Written instruction 1:
Put every line of the records into a Markdown table with the columns Row and Line, giving each line its own numbered row and skipping blank lines. Leave the pictures out of the table.

:: Document extract

I’ve recently started my fifth decade on this planet. In retrospect, I never expected much from any of our prior Republican Presidents. They certainly did not disappoint my low expectations. I have continued my up and down professional life in four different cities and always working in the private sector. I started Internet blogging about a year ago on TMV.

I shied away from the public sector because I noticed that both Republicans and Democrats at all levels of government lacked any good ideas or goals beyond getting re-elected. I have worked with public sector bureaucrats on many occasions. I have noticed that life-time public servants developed noticeably different worldviews from those who live and work principally in the private sector. It is unfortunate that so few people have successfully bridged the two worlds. My father was a rare and highly-respected exception.

I was not an original supporter of Barak Obama as he left me uninspired despite many on the left who idolized him. I voted for him in preference to the McCain-Palin ticket as the lesser of two evils. I’m a perpetual pessimist that only hopes this country can just continue to “muddle through” and slightly outperform the rest of the globe. Unfortunately during the past decade it has become painfully obvious that the highly-competitive and increasingly interconnected global economy is leaving many parts of America way behind.

My opinions on various social, political and economic subjects vary greatly but most people and TMV readers would probably place me in the “Liberal” camp, despite my many obvious “inconsistencies.” I can list a whole group of pretty wacky ideas from the left. I enjoy cherry-picking good ideas from all over the political and economic spectrums though there are pretty slim pickings from most conservatives and libertarians out there. I’ve always liked the phrase by Ralf Waldo Emerson “A foolish consistency is the hobgoblin of little minds.”

::::

Written instruction 2:
Write out everything in the personal introduction from "I’ve recently started" down to "ago on TMV.", word for word.

:: Records for the exercise

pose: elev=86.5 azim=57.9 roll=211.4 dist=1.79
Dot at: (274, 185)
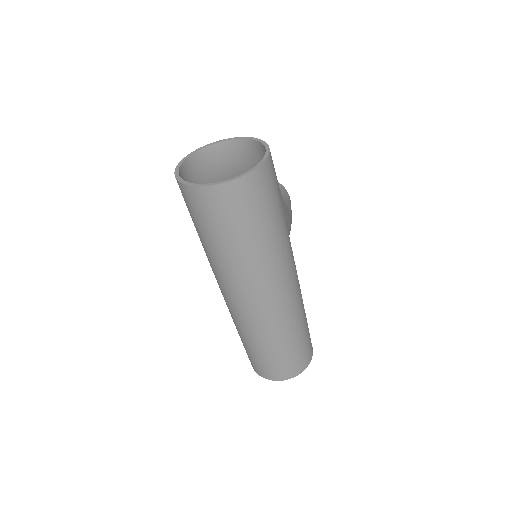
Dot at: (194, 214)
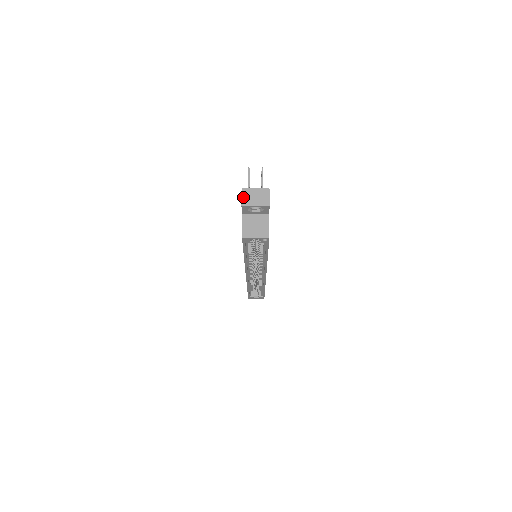
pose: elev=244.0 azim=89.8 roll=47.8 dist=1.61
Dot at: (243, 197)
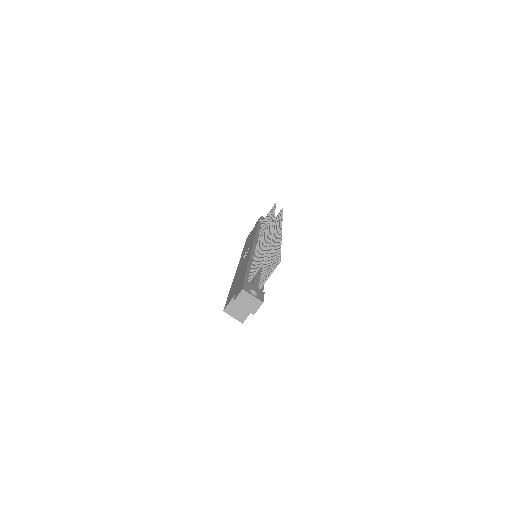
Dot at: (239, 296)
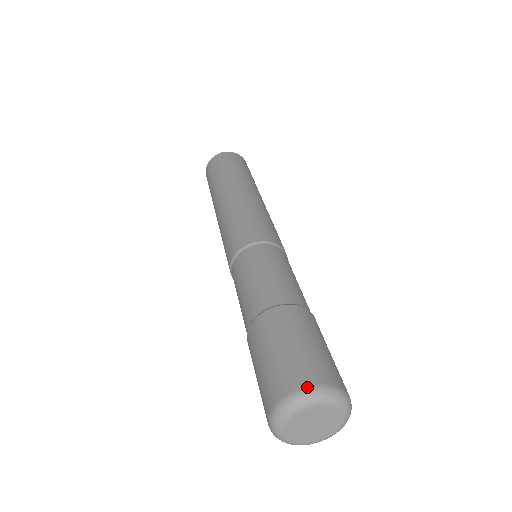
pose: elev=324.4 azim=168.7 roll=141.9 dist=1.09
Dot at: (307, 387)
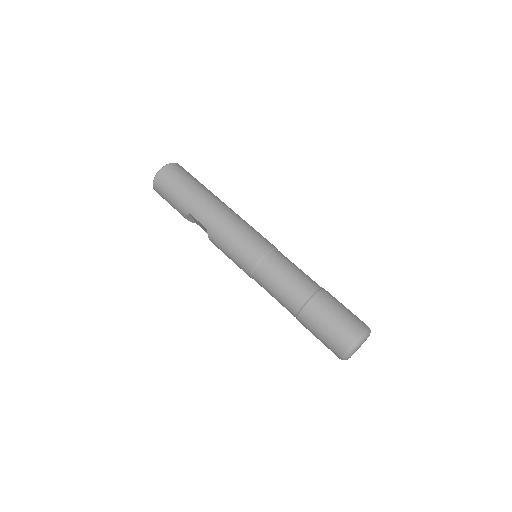
Dot at: (365, 329)
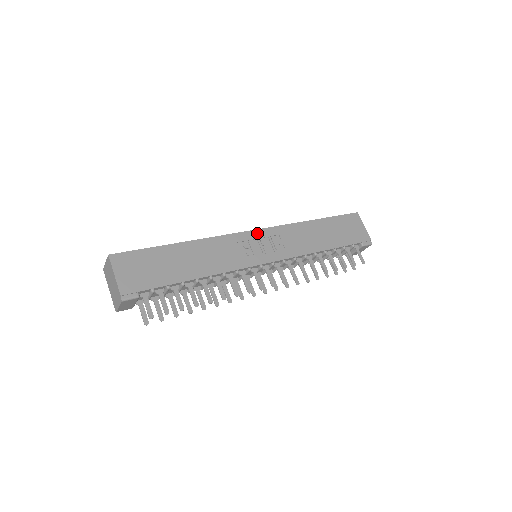
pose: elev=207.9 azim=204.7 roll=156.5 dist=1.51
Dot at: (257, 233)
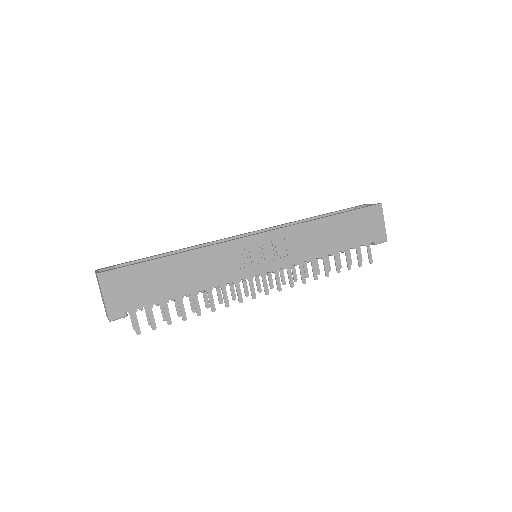
Dot at: (260, 238)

::::

Worked answer 1:
| Row | Line |
|---|---|
| 1 | pose: elev=86.5 azim=57.9 roll=211.4 dist=1.79 |
| 2 | Dot at: (274, 185) |
| 3 | Dot at: (194, 214) |
| 4 | pose: elev=244.0 azim=89.8 roll=47.8 dist=1.61 |
| 5 | Dot at: (243, 197) |
| 6 | Dot at: (239, 296) |
| 7 | pose: elev=324.4 azim=168.7 roll=141.9 dist=1.09 |
| 8 | Dot at: (307, 387) |
| 9 | Dot at: (365, 329) |
| 10 | pose: elev=207.9 azim=204.7 roll=156.5 dist=1.51 |
| 11 | Dot at: (257, 233) |
| 12 | Dot at: (260, 238) |

Worked answer 2:
I’ve recently started my fifth decade on this planet. In retrospect, I never expected much from any of our prior Republican Presidents. They certainly did not disappoint my low expectations. I have continued my up and down professional life in four different cities and always working in the private sector. I started Internet blogging about a year ago on TMV.